FCN EDITORIAL
June 22, 1999

Know thyself

Our recent two-part series on the influence of Western culture on Blacks in Africa, Europe, the Caribbean and even immigrant Blacks from the United States demonstrates the vital message the Honorable Elijah Muhammad first delivered among Blacks brought up through slavery in America: The Black man must know himself.

Africans in the Diaspora are imitating Black culture exported from America. It is sad that Blacks in America are the ones acting out these negative images which ofttimes are crafted by those who exploit our talent and distribute them.

Is it really our idea to denigrate our women in movies and songs; or is it encouraged by the movie and music moguls because "that’s what sells?" Since when did the image of a female with a thigh-high skirt, blonde hair and toting a pistol define Black womanhood, as a huge mural in Paris designed by a Black businessman from the Caribbean there depicts? Why are some young Africans wearing pants that sag below their buttocks and are trying to live a "gangsta life?"

The Black man and woman throughout the world have been crushed under the burden of white supremacy, a theology that has created a condition of inferiority in Blacks.

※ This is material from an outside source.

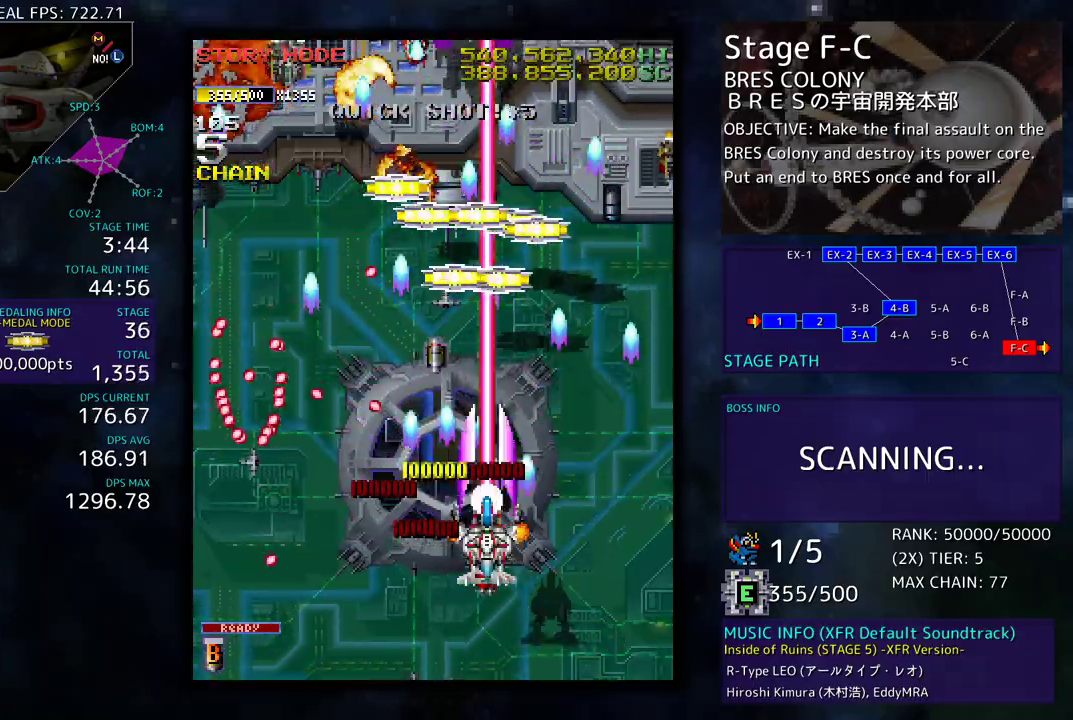
{"buttons": [], "events": [[33, "DPAD_DOWN", "down"], [33, "DPAD_RIGHT", "down"], [150, "DPAD_DOWN", "up"], [200, "DPAD_UP", "down"], [450, "DPAD_RIGHT", "up"], [467, "DPAD_LEFT", "down"], [467, "DPAD_UP", "up"], [483, "DPAD_LEFT", "up"]]}
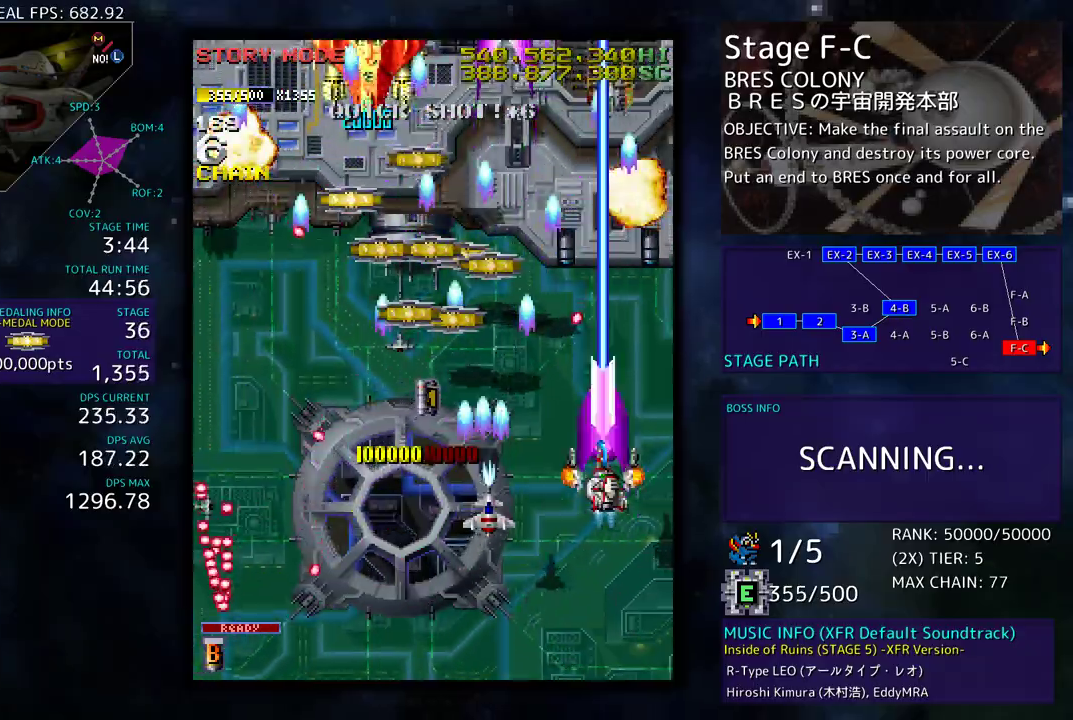
{"buttons": ["DPAD_DOWN", "DPAD_LEFT"], "events": [[17, "DPAD_DOWN", "down"], [50, "DPAD_LEFT", "down"], [133, "DPAD_DOWN", "up"], [183, "DPAD_UP", "down"], [283, "DPAD_UP", "up"], [300, "DPAD_DOWN", "down"]]}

If the Black man in America is defining the image that is being emulated around the world, then it would be wise for our brothers and sisters to understand that this man has been affected more than any other by both mindsets. To bring a Black man to complete submission in the most horrible form of chattel slavery in history, one had to totally give him a new mind and image of himself. As Dr. Carter G. Woodson once wrote, the Black man in America has been trained to go to the back door … and if there isn’t one already there, he’ll make one.

There are many great things that the Black man and woman of America are doing, but those aren’t the images carried around the world. And many great leaders have come to lift us out of our condition. But all of them were attacked, many of them killed and their ideas destroyed.

One man interviewed by The Final Call argued that America doesn’t rule the world with nuclear power and force. She rules it through her movies, culture, music and sports. He described it as a "mental colonization."

The lasting message of the Honorable Elijah Muhammad now being echoed by the Honorable Minister Louis Farrakhan is the key that will unlock this mentality and raise our people to the level of respectability. Have we forgotten that we are the teachers of civilization?